A PhD in roulette? Master of blackjack? The study of gambling is spreading rapidly at United States colleges and universities on the back of a booming industry.
"I always tell my students,'We are going to teach you something that your parents always told you never to do'," says Jim Kilby, Boyd Professor of Gaming at the University of Nevada at Las Vegas, where he teaches casino management.
Five years ago there were only a handful of institutions that offered courses on "gaming", the preferred name in the industry. But last year 51 instructors from 21 colleges turned up for the first annual conference for educators at the university's International Gaming Institute.
Professor Kilby, who started out as a dealer in 1969 and dealt to the likes of Frank Sinatra, extols the virtues of the gambling life - in the business, not as a customer. You work with interesting clients in resort cities, he said.
He jokes with his classes that if they want to learn how to roll dice, they should borrow $1,000 from their parents and lose it. More seriously, he notes that his first PhD student is preparing her doctorate on casino layout and design. There are obvious career opportunities in a business that has grown exponentially in the 1990s, as one state after another has legalised casinos and slot machines.
While dealers are paid close to the minimum wage, with tips they can make $50-60,000 annually, it is claimed. Senior management take home generous salaries. The gaming industry in Nevada rakes in $7 billion a year.
Most colleges nationwide - and there are said to be over 100 involved - still only offer introductory courses or teach the sociology and psychology of gaming, often within their hotel management courses. Nevada is one of only two that offer a wide range.
The university opened the institute two years ago after being inundated by requests for training and expertise, said director Vincent Eade. It is largely funded by gambling firms, mostly staffed by old hands from the casinos, and offers 13 undergraduate and four masters' courses.
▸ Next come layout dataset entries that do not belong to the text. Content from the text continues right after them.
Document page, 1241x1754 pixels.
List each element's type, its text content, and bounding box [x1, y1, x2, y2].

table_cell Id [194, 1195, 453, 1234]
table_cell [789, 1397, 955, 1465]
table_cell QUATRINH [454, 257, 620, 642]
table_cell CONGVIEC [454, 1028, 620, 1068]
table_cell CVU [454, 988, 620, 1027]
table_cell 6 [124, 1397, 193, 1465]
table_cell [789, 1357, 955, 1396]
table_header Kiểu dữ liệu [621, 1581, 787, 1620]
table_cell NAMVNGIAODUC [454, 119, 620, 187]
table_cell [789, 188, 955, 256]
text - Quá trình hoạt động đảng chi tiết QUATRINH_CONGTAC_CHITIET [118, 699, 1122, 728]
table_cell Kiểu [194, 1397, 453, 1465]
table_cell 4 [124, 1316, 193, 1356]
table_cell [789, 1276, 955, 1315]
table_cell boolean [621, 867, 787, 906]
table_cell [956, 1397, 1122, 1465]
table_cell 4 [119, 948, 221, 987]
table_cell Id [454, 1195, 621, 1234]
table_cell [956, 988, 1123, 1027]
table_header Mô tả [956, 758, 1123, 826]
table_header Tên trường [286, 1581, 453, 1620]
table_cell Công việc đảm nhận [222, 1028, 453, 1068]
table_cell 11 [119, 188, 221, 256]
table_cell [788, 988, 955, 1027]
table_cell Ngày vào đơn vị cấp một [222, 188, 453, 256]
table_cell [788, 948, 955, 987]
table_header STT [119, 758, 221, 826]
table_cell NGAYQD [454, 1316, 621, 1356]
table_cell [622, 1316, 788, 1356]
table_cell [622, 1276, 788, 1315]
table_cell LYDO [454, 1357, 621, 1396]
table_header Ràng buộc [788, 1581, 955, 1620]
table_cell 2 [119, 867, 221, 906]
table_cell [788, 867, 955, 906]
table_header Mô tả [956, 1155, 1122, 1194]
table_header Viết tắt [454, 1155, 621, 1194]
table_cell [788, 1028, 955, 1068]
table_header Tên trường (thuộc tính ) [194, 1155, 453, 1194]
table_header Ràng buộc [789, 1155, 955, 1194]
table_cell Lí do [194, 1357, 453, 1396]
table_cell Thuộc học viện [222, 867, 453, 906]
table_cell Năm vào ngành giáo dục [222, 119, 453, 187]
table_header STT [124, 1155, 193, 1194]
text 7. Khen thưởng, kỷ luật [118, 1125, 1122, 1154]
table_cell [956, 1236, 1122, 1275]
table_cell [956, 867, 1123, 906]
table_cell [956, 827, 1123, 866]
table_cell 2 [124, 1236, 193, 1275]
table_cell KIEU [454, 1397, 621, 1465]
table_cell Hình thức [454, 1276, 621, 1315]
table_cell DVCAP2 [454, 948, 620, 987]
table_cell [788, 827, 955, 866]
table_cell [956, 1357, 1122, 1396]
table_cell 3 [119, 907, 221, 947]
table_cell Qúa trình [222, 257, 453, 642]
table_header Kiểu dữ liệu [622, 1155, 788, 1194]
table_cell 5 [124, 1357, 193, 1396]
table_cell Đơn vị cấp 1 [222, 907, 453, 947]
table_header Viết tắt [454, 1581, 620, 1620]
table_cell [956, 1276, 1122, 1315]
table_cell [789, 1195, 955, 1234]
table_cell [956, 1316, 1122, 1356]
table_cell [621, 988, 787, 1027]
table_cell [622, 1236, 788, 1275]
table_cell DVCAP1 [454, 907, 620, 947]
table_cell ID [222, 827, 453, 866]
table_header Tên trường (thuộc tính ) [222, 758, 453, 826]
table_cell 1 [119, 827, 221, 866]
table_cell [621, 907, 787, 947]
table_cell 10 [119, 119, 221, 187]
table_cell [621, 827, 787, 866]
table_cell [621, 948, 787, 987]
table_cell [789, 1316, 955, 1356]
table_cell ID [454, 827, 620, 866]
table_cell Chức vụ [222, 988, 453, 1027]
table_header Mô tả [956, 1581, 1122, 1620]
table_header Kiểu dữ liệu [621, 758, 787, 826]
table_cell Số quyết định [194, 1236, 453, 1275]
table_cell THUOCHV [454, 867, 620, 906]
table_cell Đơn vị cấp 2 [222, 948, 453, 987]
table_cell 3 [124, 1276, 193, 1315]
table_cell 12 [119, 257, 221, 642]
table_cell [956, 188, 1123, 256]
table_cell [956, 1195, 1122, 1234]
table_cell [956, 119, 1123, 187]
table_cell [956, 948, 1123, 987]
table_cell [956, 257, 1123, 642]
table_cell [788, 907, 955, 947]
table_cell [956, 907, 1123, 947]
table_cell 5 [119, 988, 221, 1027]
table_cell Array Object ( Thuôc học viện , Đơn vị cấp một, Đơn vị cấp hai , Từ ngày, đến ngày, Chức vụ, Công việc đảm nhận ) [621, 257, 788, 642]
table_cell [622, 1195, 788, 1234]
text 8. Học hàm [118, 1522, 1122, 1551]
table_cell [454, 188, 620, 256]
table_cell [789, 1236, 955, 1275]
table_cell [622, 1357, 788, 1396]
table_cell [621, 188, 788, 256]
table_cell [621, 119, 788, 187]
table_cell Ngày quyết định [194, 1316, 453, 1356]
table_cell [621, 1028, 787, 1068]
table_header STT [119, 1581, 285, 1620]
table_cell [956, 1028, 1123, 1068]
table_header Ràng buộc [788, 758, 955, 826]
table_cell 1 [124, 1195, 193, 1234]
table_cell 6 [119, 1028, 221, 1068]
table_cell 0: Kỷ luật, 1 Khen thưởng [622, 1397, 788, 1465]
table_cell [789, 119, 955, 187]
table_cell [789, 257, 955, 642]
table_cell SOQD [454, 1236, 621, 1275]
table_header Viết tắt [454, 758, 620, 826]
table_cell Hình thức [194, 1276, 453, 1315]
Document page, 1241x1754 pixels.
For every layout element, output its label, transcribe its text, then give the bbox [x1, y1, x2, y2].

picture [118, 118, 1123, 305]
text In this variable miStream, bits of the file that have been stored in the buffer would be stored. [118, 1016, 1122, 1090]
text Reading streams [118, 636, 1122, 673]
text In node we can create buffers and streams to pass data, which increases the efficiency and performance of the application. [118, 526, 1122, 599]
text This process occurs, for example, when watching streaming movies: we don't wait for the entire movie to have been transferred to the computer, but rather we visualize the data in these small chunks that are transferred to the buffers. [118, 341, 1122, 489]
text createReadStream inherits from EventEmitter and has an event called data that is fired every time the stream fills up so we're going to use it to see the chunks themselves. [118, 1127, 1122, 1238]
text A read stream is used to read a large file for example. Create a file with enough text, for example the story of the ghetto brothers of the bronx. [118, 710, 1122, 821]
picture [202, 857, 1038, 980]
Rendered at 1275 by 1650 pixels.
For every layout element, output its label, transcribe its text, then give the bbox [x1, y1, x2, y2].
They run from the mathematics of gaming, how to vary percentages to keep profits high, to security - which means learning to recognise old scams like "scooting", sliding the dice instead of throwing them, or "past-posting", where players will try to sneak some money on to a number after it has already been called. The institute draws foreign students from as far apart as Sweden and Nigeria, some from the United Kingdom, and many from Pacific Rim countries, which have also been sending a lot of high-rolling players to Las Vegas lately.
William Galston, chief inspector for Britain's Gaming Board, was a recent guest speaker in a course on casino regulation. The institute has occasionally struggled to find staff as there are limited numbers of people ready to forsake a lucrative career for academia.
Like most of his colleagues Shannon Bybee started his working life in a casino - washing dishes as a teenager in Reno, Nevada - but rose to the top levels of casino management and is now an associate professor. "I'm not teaching gambling," he said. "I'm teaching a business.